Through interviews with billionaires and minimum wage workers and ongoing civic dialogues with people from across the economic spectrum, Abundance initiates a conversation in which people from across this particularly American spectrum of economic difference can gather and begin to communicate their personal and collective experiences as players on the economic field. Fundamental to Pottenger's creative perspective is the hypothesis that there is already enough resource for everyone on the planet, and that the choices we, as individuals, consumers, wage-earners, and philanthropists make, can have a significant impact.

Through these one-on-one interviews across the United States with billionaires and minimum wage workers and ongoing arts-based civic dialogues in NYC where the same group of people meet monthly, bringing undocumented workers, homecare health aides, union vice presidents, receptionists, formerly homeless, architects and millionaires together to explore their economic lives. A series of ongoing, inclusive, private and public conversations forms the spine of Abundance, with the possibility to move us toward a new paradigm by paying attention to the emotional and practical influences, information, assumptions and reasoning which determine the choices of billionaires and undocumented workers alike. Each person involved in these conversations, including interviewees, workshop participants, website visitors and audiences, will be asked to consider questions such as:

What is enough for you? For your children? Have you ever had enough? How would your life be different if you knew, from this moment on, that you would always have enough? To gather information about people's daily relationship to money questions will focus on budgets, expenses, debt, as well as: What do you own? Who do you give money to? Who would you not? When did you first realize that someone had more than you? Less? What would you want to leave for your children? What most scares you about being broke? What was your experience of money as a child at home? What dreams do you have about money?

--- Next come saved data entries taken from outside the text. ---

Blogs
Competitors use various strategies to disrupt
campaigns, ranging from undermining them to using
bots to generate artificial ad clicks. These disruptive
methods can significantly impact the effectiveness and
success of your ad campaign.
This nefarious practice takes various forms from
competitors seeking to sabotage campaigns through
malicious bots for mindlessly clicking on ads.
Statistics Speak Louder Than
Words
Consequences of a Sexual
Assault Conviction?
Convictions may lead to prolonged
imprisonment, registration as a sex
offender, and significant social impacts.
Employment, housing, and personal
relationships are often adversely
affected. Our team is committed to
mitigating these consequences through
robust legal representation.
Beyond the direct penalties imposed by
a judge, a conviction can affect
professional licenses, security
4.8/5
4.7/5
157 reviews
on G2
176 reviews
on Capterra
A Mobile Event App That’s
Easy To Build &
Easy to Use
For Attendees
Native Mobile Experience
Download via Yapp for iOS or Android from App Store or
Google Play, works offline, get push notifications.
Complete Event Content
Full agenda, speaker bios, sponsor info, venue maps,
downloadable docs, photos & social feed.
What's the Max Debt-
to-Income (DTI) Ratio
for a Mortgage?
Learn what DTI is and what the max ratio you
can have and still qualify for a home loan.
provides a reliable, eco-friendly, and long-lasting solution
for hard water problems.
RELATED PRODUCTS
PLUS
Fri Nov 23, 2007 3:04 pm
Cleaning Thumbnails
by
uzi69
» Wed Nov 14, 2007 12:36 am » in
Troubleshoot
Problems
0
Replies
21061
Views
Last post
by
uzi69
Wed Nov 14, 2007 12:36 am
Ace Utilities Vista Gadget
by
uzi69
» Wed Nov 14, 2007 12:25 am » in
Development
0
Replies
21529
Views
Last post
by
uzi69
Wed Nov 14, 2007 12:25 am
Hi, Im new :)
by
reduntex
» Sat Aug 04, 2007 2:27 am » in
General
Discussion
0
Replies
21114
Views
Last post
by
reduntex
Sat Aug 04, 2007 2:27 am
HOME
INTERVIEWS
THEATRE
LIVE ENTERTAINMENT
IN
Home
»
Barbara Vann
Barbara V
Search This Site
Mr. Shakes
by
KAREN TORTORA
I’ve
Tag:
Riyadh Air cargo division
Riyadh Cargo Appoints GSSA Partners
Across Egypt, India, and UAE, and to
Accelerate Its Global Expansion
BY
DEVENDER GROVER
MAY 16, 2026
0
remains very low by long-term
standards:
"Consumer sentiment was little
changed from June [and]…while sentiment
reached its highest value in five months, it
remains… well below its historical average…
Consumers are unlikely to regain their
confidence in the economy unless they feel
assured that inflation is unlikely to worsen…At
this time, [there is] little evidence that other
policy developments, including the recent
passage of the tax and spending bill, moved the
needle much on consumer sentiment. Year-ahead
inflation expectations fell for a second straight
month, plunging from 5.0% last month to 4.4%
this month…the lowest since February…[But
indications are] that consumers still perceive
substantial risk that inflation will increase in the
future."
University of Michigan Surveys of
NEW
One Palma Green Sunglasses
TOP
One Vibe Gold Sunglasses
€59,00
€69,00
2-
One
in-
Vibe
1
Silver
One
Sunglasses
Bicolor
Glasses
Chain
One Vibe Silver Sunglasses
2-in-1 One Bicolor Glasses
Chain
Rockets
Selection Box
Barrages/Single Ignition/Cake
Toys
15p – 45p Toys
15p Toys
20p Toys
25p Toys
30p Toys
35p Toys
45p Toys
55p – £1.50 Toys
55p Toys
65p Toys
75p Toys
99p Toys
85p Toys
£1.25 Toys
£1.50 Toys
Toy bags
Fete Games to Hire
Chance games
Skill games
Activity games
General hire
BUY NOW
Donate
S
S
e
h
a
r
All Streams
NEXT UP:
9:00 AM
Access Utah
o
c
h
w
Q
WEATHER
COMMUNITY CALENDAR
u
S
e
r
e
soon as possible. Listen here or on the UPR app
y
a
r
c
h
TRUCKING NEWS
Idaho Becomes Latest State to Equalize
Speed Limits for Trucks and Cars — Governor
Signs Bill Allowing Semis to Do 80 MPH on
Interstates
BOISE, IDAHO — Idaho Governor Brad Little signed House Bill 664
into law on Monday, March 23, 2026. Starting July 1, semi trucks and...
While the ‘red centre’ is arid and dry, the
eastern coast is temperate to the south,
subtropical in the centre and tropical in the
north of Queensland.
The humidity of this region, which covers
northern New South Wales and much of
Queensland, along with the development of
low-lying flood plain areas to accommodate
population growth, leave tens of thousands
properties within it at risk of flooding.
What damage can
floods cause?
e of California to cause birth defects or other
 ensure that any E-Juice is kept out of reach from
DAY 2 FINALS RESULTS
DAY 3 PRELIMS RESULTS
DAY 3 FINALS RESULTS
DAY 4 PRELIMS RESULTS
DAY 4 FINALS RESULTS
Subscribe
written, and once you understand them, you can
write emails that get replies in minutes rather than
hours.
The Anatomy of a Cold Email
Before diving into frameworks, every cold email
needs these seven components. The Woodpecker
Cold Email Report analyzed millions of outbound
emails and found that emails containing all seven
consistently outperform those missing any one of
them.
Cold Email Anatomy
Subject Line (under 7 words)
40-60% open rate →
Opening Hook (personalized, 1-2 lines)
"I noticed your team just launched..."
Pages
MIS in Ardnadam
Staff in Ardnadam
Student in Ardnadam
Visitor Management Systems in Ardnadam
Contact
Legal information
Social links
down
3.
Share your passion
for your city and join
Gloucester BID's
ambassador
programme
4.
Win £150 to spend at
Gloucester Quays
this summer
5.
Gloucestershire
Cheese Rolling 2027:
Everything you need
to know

Amidst best-sellers on how to make and manage money, talk shows, radio spots announcing and analyzing economic reports every 20 minutes 24/7, a daily deluge of governmental studies and indicators and constant advertisements in every medium for goods, services and bargains, the silence around our individual experiences of money is both odd and interesting. Here in a country that offers possibility and promise to immigrants the world over, most of us live in a permanent undercurrent of worry and upset, regardless of our personal wealth. Where visitors listening in from a galaxy far far away from here might expect to hear conversations about rent arrears or year-end bonuses - they would hear the hum of a charged silence, among family members and close neighbors alike. Where do we share the details of our economic lives?
Do you give money to panhandlers? Why?
What do you go without so that your children can go with?
Do money worries keep you up at night?

As workers, investors, consumers and producers, we are all bound together in an economic partnership. And this profoundly interdependent relationship is most often characterized as either widely similar or deeply adversarial. Yet our daily experience of money remains collectively and individually unexamined. Such a silence serves no one. We are a social species that thrives on conversation and connection. We think better together than on our own. Abundance takes as its starting point the premise that we each have unique valuable stories about money, stories that the telling of would ease some of the worry and actually engender new thoughts and insights as to where we are and where we'd like to go. Our ability as individuals to arrive at our own thinking is severely compromised by the absence of any ongoing national dialogue about money whether focused on giving, getting, saving or spending. This silence extends to our own psyches, families, workplaces and com munities, making it near to impossible to reach the clarity that allows for coherent action or analysis.